I've used Spark 3.3.1, configured with delta-core_2.12.2.2.0
and delta-storage-2.2.0
, to create several tables within an external database.
spark.sql("create database if not exists {database}.{table} location {path_to_storage}")
Within that database I've got several delta tables, created and populated through Spark, e.g.:
{table_df}.write.format("delta").mode("overwrite").saveAsTable("{database}.{table}")

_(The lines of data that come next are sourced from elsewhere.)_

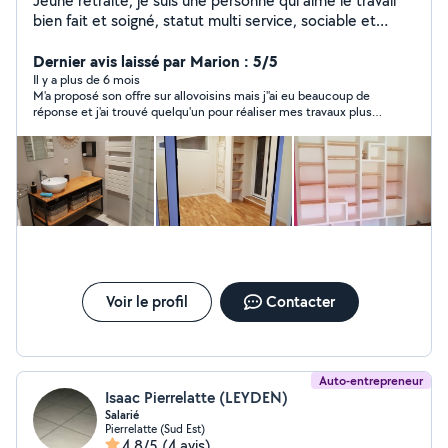
Jeune retraité, je suis une personne qui aime le travail
bien fait et soigné, statut multi service, sociable et
respectueux en toute circonstance, hesitez pas à me
contacter pour vos travaux de petite et moyenne
Dernier avis laissé par Marion : 5/5
importance.
Il y a plus de 6 mois
M'a proposé son offre sur allovoisins mais j''ai eu beaucoup de
réponse et j'ai trouvé quelqu'un pour réaliser mes travaux plus
près de chez moi.
Voir le profil
Contacter
Auto-entrepreneur
Isaac Pierrelatte (LEYDEN)
Salarié
Pierrelatte (Sud Est)
4,8/5
(4 avis)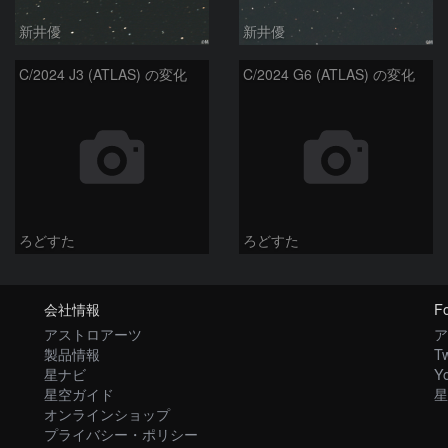
新井優
新井優
C/2024 J3 (ATLAS) の変化
C/2024 G6 (ATLAS) の変化
ろどすた
ろどすた
会社情報
Fo
アストロアーツ
ア
製品情報
Tw
星ナビ
Y
星空ガイド
星
オンラインショップ
プライバシー・ポリシー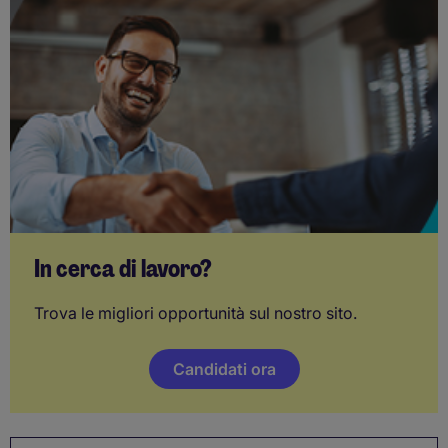
In cerca di lavoro?
Trova le migliori opportunità sul nostro sito.
Candidati ora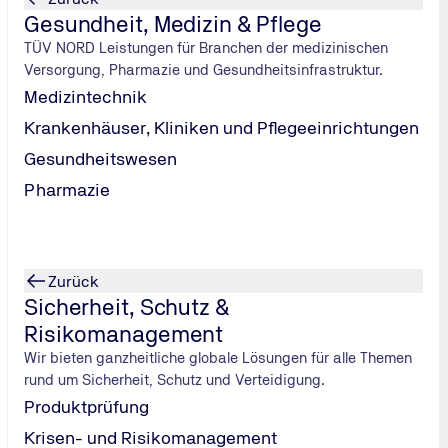
Gesundheit, Medizin & Pflege
Stadtinformationen
TÜV NORD Leistungen für Branchen der medizinischen
Römisch Germanisches Museum
Versorgung, Pharmazie und Gesundheitsinfrastruktur.
Medizintechnik
Hotels in Köln
Krankenhäuser, Kliniken und Pflegeeinrichtungen
Hotel Ibis Köln City Messe/Arena**
Gesundheitswesen
Informationen zum Römisch Germanischen Museum
Anfahrt mit öffentlichen Verkehrsmitteln
Schokoladenmuseum
Pharmazie
Anreise per Bahn
Anfahrt mit dem PKW
BURNS Fair and More***
Von der A 3 aus Richtung Dortmund, Düsseldorf/ A 4 aus
Alles über das Schokoladenmuseum in Köln
Zurück
Claudius Therme
Sicherheit, Schutz &
Risikomanagement
Radisson BLU**** Messe
Wir bieten ganzheitliche globale Lösungen für alle Themen
Details zur Claudius Therme
rund um Sicherheit, Schutz und Verteidigung.
eibt, wie es war: Sei offen für Neuerun
ARENA Management GmbH
Produktprüfung
Von der Autobahn A 4/A 1 aus Richtung Aachen
Krisen- und Risikomanagement
Dorint****An der Messe Köln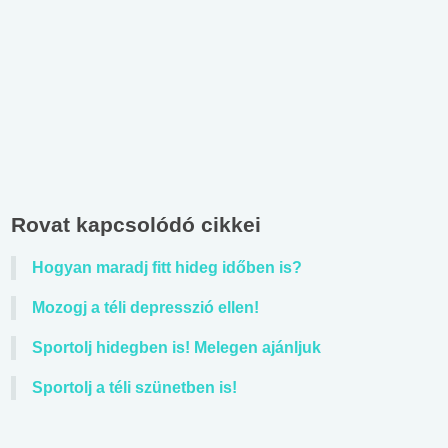
Rovat kapcsolódó cikkei
Hogyan maradj fitt hideg időben is?
Mozogj a téli depresszió ellen!
Sportolj hidegben is! Melegen ajánljuk
Sportolj a téli szünetben is!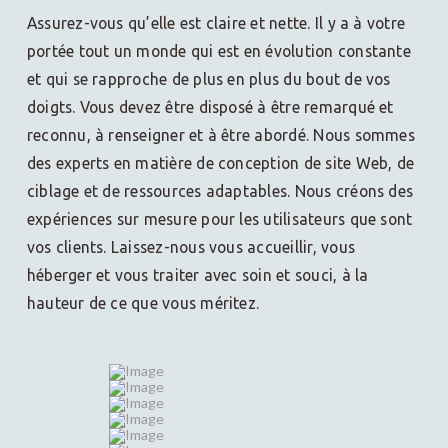
Assurez-vous qu’elle est claire et nette. Il y a à votre
portée tout un monde qui est en évolution constante
et qui se rapproche de plus en plus du bout de vos
doigts. Vous devez être disposé à être remarqué et
reconnu, à renseigner et à être abordé. Nous sommes
des experts en matière de conception de site Web, de
ciblage et de ressources adaptables. Nous créons des
expériences sur mesure pour les utilisateurs que sont
vos clients. Laissez-nous vous accueillir, vous
héberger et vous traiter avec soin et souci, à la
hauteur de ce que vous méritez.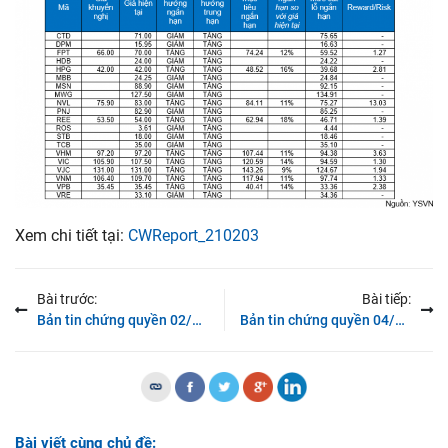
Xem chi tiết tại:
CWReport_210203
Bài trước:
Bài tiếp:
Bản tin chứng quyền 02/02/2021: Dòng tiền quay trở lại
Bản tin chứng quyền 04/02/2021: Thị trường phân hóa
Bài viết cùng chủ đề: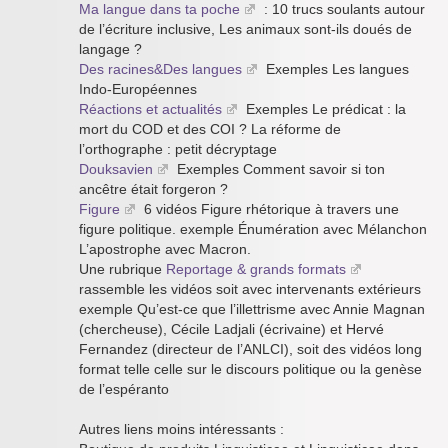
Ma langue dans ta poche
: 10 trucs soulants autour
de l’écriture inclusive, Les animaux sont-ils doués de
langage ?
Des racines&Des langues
Exemples Les langues
Indo-Européennes
Réactions et actualités
Exemples Le prédicat : la
mort du COD et des COI ? La réforme de
l’orthographe : petit décryptage
Douksavien
Exemples Comment savoir si ton
ancêtre était forgeron ?
Figure
6 vidéos Figure rhétorique à travers une
figure politique. exemple Énumération avec Mélanchon
L’apostrophe avec Macron.
Une rubrique
Reportage & grands formats
rassemble les vidéos soit avec intervenants extérieurs
exemple Qu’est-ce que l’illettrisme avec Annie Magnan
(chercheuse), Cécile Ladjali (écrivaine) et Hervé
Fernandez (directeur de l’ANLCI), soit des vidéos long
format telle celle sur le discours politique ou la genèse
de l’espéranto
Autres liens moins intéressants :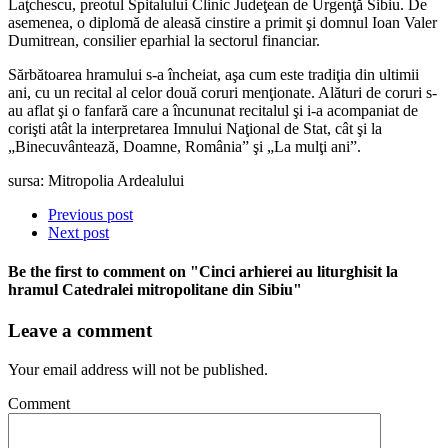
Laţchescu, preotul Spitalului Clinic Judeţean de Urgenţă Sibiu. De
asemenea, o diplomă de aleasă cinstire a primit şi domnul Ioan Valer
Dumitrean, consilier eparhial la sectorul financiar.
Sărbătoarea hramului s-a încheiat, aşa cum este tradiţia din ultimii
ani, cu un recital al celor două coruri menţionate. Alături de coruri s-
au aflat şi o fanfară care a încununat recitalul şi i-a acompaniat de
corişti atât la interpretarea Imnului Naţional de Stat, cât şi la
„Binecuvântează, Doamne, România” şi „La mulţi ani”.
sursa: Mitropolia Ardealului
Previous post
Next post
Be the first to comment
on "Cinci arhierei au liturghisit la
hramul Catedralei mitropolitane din Sibiu"
Leave a comment
Your email address will not be published.
Comment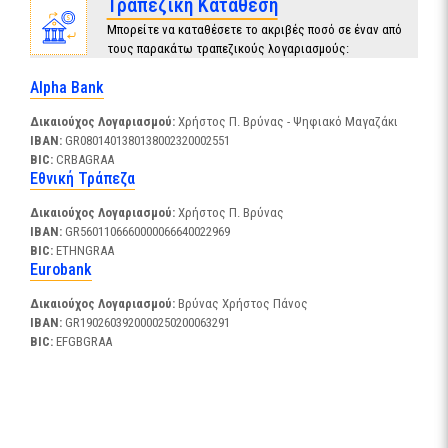
Τραπεζική Κατάθεση
Μπορείτε να καταθέσετε το ακριβές ποσό σε έναν από
τους παρακάτω τραπεζικούς λογαριασμούς:
Alpha Bank
Δικαιούχος Λογαριασμού:
Χρήστος Π. Βρύνας - Ψηφιακό Μαγαζάκι
IBAN:
GR0801401380138002320002551
BIC:
CRBAGRAA
Εθνική Τράπεζα
Δικαιούχος Λογαριασμού:
Χρήστος Π. Βρύνας
IBAN:
GR5601106660000066640022969
BIC:
ETHNGRAA
Eurobank
Δικαιούχος Λογαριασμού:
Βρύνας Χρήστος Πάνος
IBAN:
GR1902603920000250200063291
BIC:
EFGBGRAA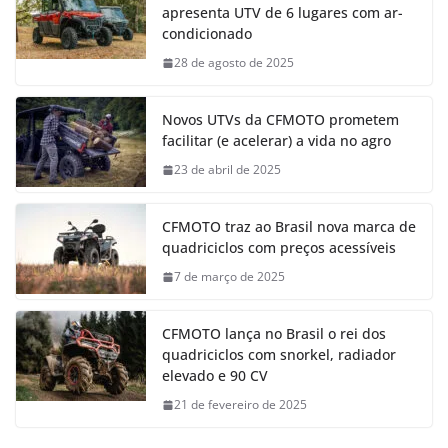
apresenta UTV de 6 lugares com ar-
condicionado
28 de agosto de 2025
Novos UTVs da CFMOTO prometem
facilitar (e acelerar) a vida no agro
23 de abril de 2025
CFMOTO traz ao Brasil nova marca de
quadriciclos com preços acessíveis
7 de março de 2025
CFMOTO lança no Brasil o rei dos
quadriciclos com snorkel, radiador
elevado e 90 CV
21 de fevereiro de 2025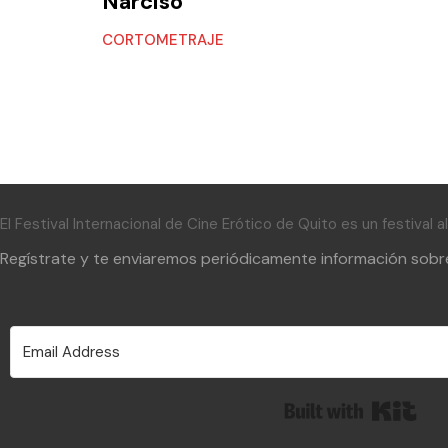
Narciso
CORTOMETRAJE
El Festival Internacional de Cine Erótico de Quito es un festival 
Regístrate y te enviaremos periódicamente información sobre 
Built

I can then, right away, address it so:
df = spark.sql("select * from {database}.{table} limit 10")
df.show()
And everything works fine.
When I try to run the same command (select * from {database}.{table} limit 10;
) through hive, or dbeaver sql editor, I get the following error:
hive> select * from {database}.{table} limit 10;
2023-01-04T12:45:29,474 INFO [main] org.apache.hadoop.hive.conf.HiveConf - Using the default value passed in for log id: 9ecfc0dd-0606-4060-98ef-b1395fc62456
2023-01-04T12:45:29,484 INFO [main] org.apache.hadoop.hive.ql.session.SessionState - Updating thread name to 9ecfc0dd-0606-4060-98ef-b1395fc62456 main
2023-01-04T12:45:31,138 INFO [9ecfc0dd-0606-4060-98ef-b1395fc62456 main] org.apache.hadoop.hive.common.FileUtils - Creating directory if it doesn't exist: hdfs://localhost:9000/tmp/hive/user/9ecfc0dd-0606-4060-98ef-b1395fc62456/hive_2023-01-04_12-45-29_879_2613740326746479876-1/-mr-10001/.hive-staging_hive_2023-01-04_12-45-29_879_2613740326746479876-1
OK
Failed with exception java.io.IOException:java.io.IOException: file:/{path_to_file_storage}/part-00000-7708a52c-0939-4288-b56a-ecdeea197574-c000.snappy.parquet not a SequenceFile
Time taken: 1.649 seconds
2023-01-04T12:45:31,298 INFO [9ecfc0dd-0606-4060-98ef-b1395fc62456 main] org.apache.hadoop.hive.conf.HiveConf - Using the default value passed in for log id: 9ecfc0dd-0606-4060-98ef-b1395fc62456
2023-01-04T12:45:31,298 INFO [9ecfc0dd-0606-4060-98ef-b1395fc62456 main] org.apache.hadoop.hive.ql.session.SessionState - Resetting thread name to main
hive>
I have installed the delta connectors (delta-hive-assembly_2.12-0.6.0.jar) from here:
https://github.com/delta-io/connectors/blob/master/hive/README.md
Installed it in an auxjar folder in my main hive directory and added the following properties in my hive-site.xml file:
<property>
<name>hive.input.format</name>
<value>io.delta.hive.HiveInputFormat</value>
</property>
<property>
<name>hive.tez.input.format</name>
<value>io.delta.hive.HiveInputFormat</value>
</property>
<property>
<name>hive.aux.jars.path</name>
<value>file:/{path_to_file}/auxjar/delta-hive-assembly_2.12-0.6.0.jar</value>
</property>
When I start hive I'm not seeing an exceptions about the file not being found. Have I missed a critical step out?
Thanks
Tried running a simple query in hive, got an IOException.